_EXCERPT_
Segment Open

Besides grid entities generation that facilitates the solution of PDEs, PyEFVLib also offers some I/O classes, some of which are integrated with other I/O libraries such as meshio.

4.1 - ProblemData

The ProblemData class purpose is to provide the solver every information needed to solve the problem, in such a way that one can write a code in the following way:

def solver(problemData):
  ...
  
if __name__ == "__main__":
  problemData = PyEFVLib.ProblemData(...)
  solution = solver(problemData)

This way in order to keep everything simple ProblemData only needs 5 arguments to initialize

Arguments	Arg Type	Description
meshFilePath	string	provides the path to the input mesh
outputFilePath	string	provides the directory where the results will be written
numericalSettings	NumericalSettings	provides all the numerical method details
propertyData	PropertyData	provides all the property info of the domain
boundaryConditions	BoundaryConditions	provides all the boundary conditions of the problem

• 4.1.1 - NumericalSettings

Arguments	Arg Type	Default	Description
timeStep	float	-	step in time to be increased
finalTime	float	inf	when the simulation reaches this time it'll stop
tolerance	float	1e-4	can be a steady state criterion or an iterative tolerance (it is up to who writes the solver and can be used in both ways)

Segment Closed

_DATA TO EXAMINE_
Segment Open

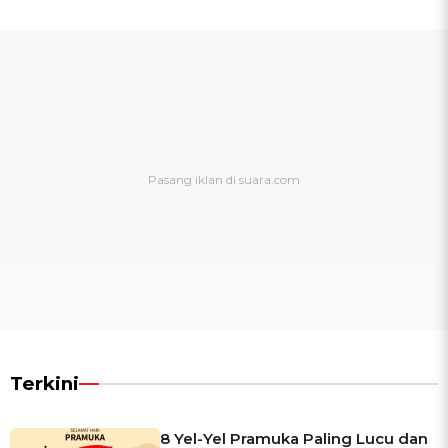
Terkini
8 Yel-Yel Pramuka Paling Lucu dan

Segment Closed
Segment Open

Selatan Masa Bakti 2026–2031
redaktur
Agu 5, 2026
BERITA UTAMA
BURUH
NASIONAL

Segment Closed

_WORK ITEM A_
In the PyEFVLib excerpt, what is the default value of the tolerance argument in NumericalSettings?
_WORK ITEM B_
Using the PyEFVLib excerpt, decide whether each statement agrees with it: (i) All of PyEFVLib's I/O classes are integrated with meshio. (ii) The outputFilePath argument gives the directory where the results will be written. (iii) The default value of finalTime is 1e-4.

_SOLUTION A_
1e-4

_SOLUTION B_
(i) No: "some I/O classes, some of which are integrated with other I/O libraries such as meshio"
(ii) Yes: "outputFilePath	string	provides the directory where the results will be written"
(iii) No: "finalTime	float	inf"